Guerre et mémoire en France et en Algérie – Soixante ans après la fin de la guerre d’indépendance algérienne, des « passions douloureuses » de part et d’autre continuent d’entraver la réconciliation des peuples français et algérien.
Alors que je quittais Alger pour Constantine, à une heure d’avion à l’est, mon ami Djamel, chauffeur de taxi, fixeur et critique social, m’a prévenu de ne dire à personne que j’étais juif : « Dis juste que tu es américain. C’est tout. » Constantine était différente, disait-il, plus conservatrice, moins laïque qu’Alger.

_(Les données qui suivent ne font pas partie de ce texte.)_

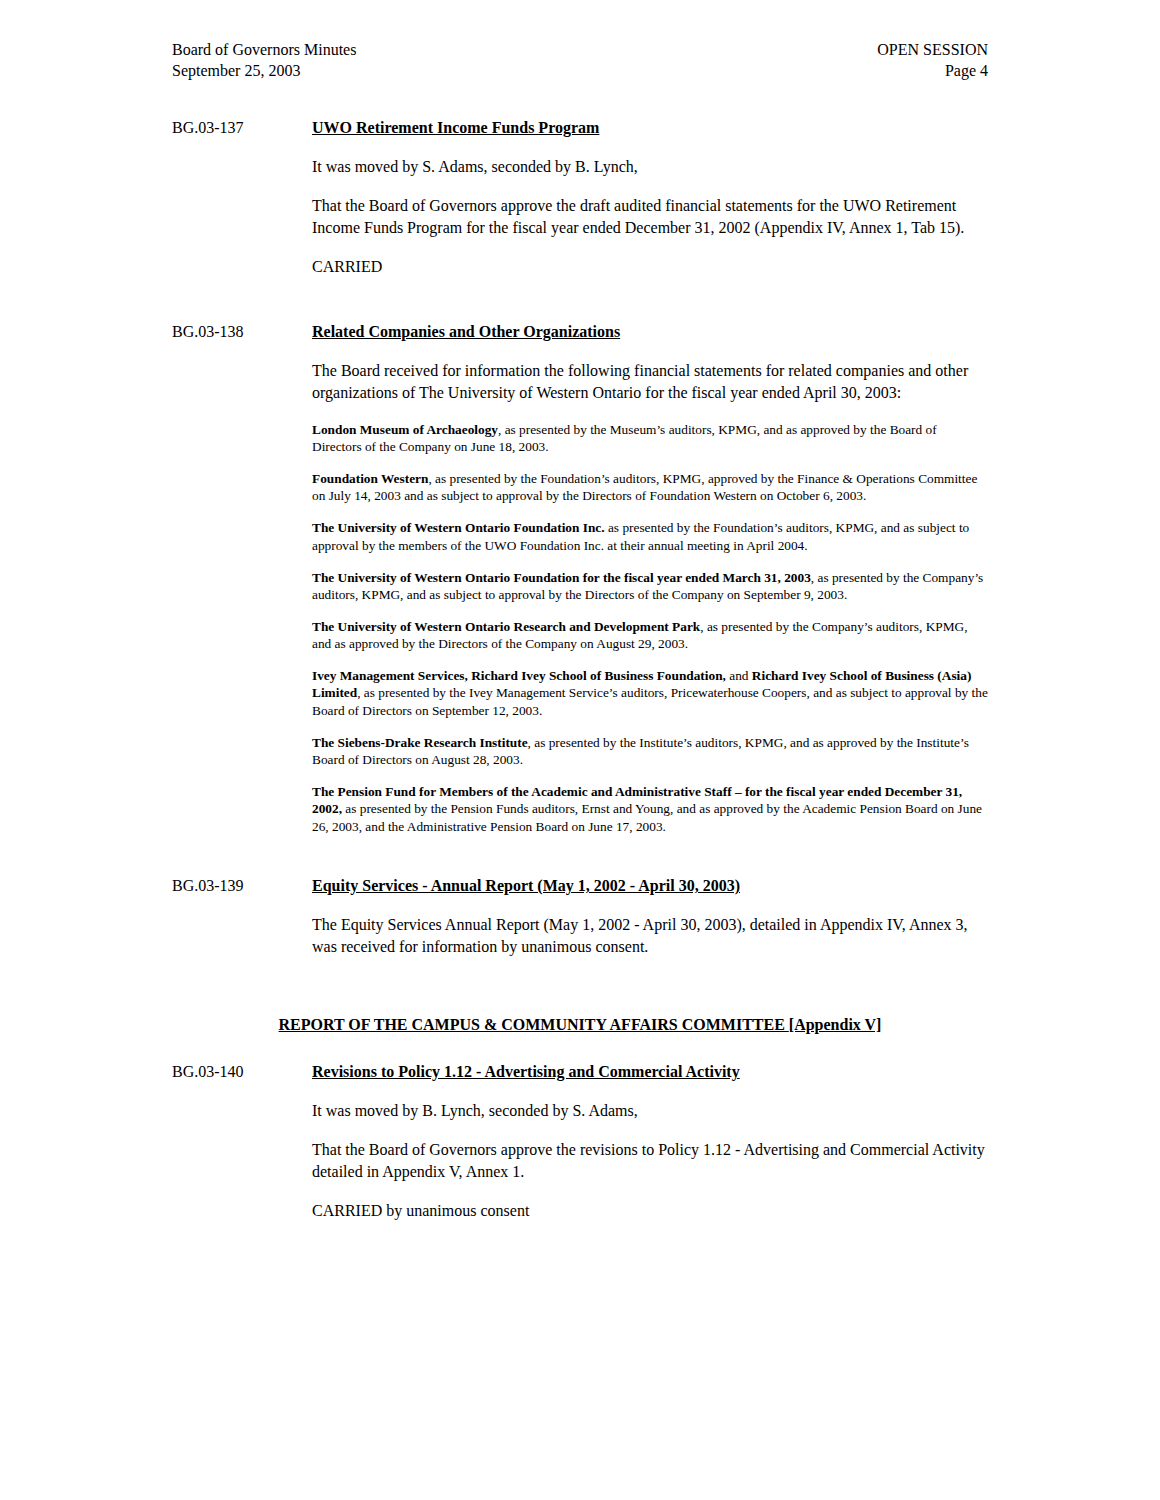Board of Governors Minutes
September 25, 2003
OPEN SESSION
Page 4
BG.03-137
UWO Retirement Income Funds Program
It was moved by S. Adams, seconded by B. Lynch,
That the Board of Governors approve the draft audited financial statements for the UWO Retirement Income Funds Program for the fiscal year ended December 31, 2002 (Appendix IV, Annex 1, Tab 15).
CARRIED
BG.03-138
Related Companies and Other Organizations
The Board received for information the following financial statements for related companies and other organizations of The University of Western Ontario for the fiscal year ended April 30, 2003:
London Museum of Archaeology, as presented by the Museum’s auditors, KPMG, and as approved by the Board of Directors of the Company on June 18, 2003.
Foundation Western, as presented by the Foundation’s auditors, KPMG, approved by the Finance & Operations Committee on July 14, 2003 and as subject to approval by the Directors of Foundation Western on October 6, 2003.
The University of Western Ontario Foundation Inc. as presented by the Foundation’s auditors, KPMG, and as subject to approval by the members of the UWO Foundation Inc. at their annual meeting in April 2004.
The University of Western Ontario Foundation for the fiscal year ended March 31, 2003, as presented by the Company’s auditors, KPMG, and as subject to approval by the Directors of the Company on September 9, 2003.
The University of Western Ontario Research and Development Park, as presented by the Company’s auditors, KPMG, and as approved by the Directors of the Company on August 29, 2003.
Ivey Management Services, Richard Ivey School of Business Foundation, and Richard Ivey School of Business (Asia) Limited, as presented by the Ivey Management Service’s auditors, Pricewaterhouse Coopers, and as subject to approval by the Board of Directors on September 12, 2003.
The Siebens-Drake Research Institute, as presented by the Institute’s auditors, KPMG, and as approved by the Institute’s Board of Directors on August 28, 2003.
The Pension Fund for Members of the Academic and Administrative Staff – for the fiscal year ended December 31, 2002, as presented by the Pension Funds auditors, Ernst and Young, and as approved by the Academic Pension Board on June 26, 2003, and the Administrative Pension Board on June 17, 2003.
BG.03-139
Equity Services - Annual Report (May 1, 2002 - April 30, 2003)
The Equity Services Annual Report (May 1, 2002 - April 30, 2003), detailed in Appendix IV, Annex 3, was received for information by unanimous consent.
REPORT OF THE CAMPUS & COMMUNITY AFFAIRS COMMITTEE [Appendix V]
BG.03-140
Revisions to Policy 1.12 - Advertising and Commercial Activity
It was moved by B. Lynch, seconded by S. Adams,
That the Board of Governors approve the revisions to Policy 1.12 - Advertising and Commercial Activity detailed in Appendix V, Annex 1.
CARRIED by unanimous consent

C’était en 2017, deux ans avant la fin du régime de vingt ans du président Abdelaziz Bouteflika, handicapé par un accident vasculaire cérébral en 2013 et disparu de la scène publique. Les gens se demandaient s’il était encore vivant. Mais en ce qui concerne la vie culturelle de l’Algérie, les choses n’allaient pas si mal : il y avait des colloques internationaux, des éditeurs indépendants, des visas culturels, des bourses florissantes. Les chercheurs américains en particulier qui ne pouvaient plus voyager en toute sécurité au Moyen-Orient se tournaient vers l’Afrique du Nord – et ils étaient nombreux. À partir de 2012, j’ai trouvé une communauté internationale d’historiens, d’artistes et de critiques culturels aux Glycines, centre d’études et résidence géré par le diocèse catholique d’Alger. A la table du petit déjeuner un matin, j’ai évoqué mon prochain voyage à Constantine à un étudiant algérien diplômé,
Ali (comme je l’appellerai) était parfait, jeune et agile et hyperobservateur, avec une connaissance de l’endroit qui comprenait ses merveilles géologiques. Vous vous promenez dans Constantine et vous ne pouvez pas vraiment croire comment l’ancienne cité numide a réussi à survivre au XXIe siècle ; il est construit au-dessus des gorges du Rhumel, de profonds ravins traversés par des ponts dont les rebords étroits aiment marcher les garçons casse-cou, à des centaines de mètres d’une mort rocheuse. Même dans la circulation, vous avez l’impression d’être perché au-dessus du monde souterrain.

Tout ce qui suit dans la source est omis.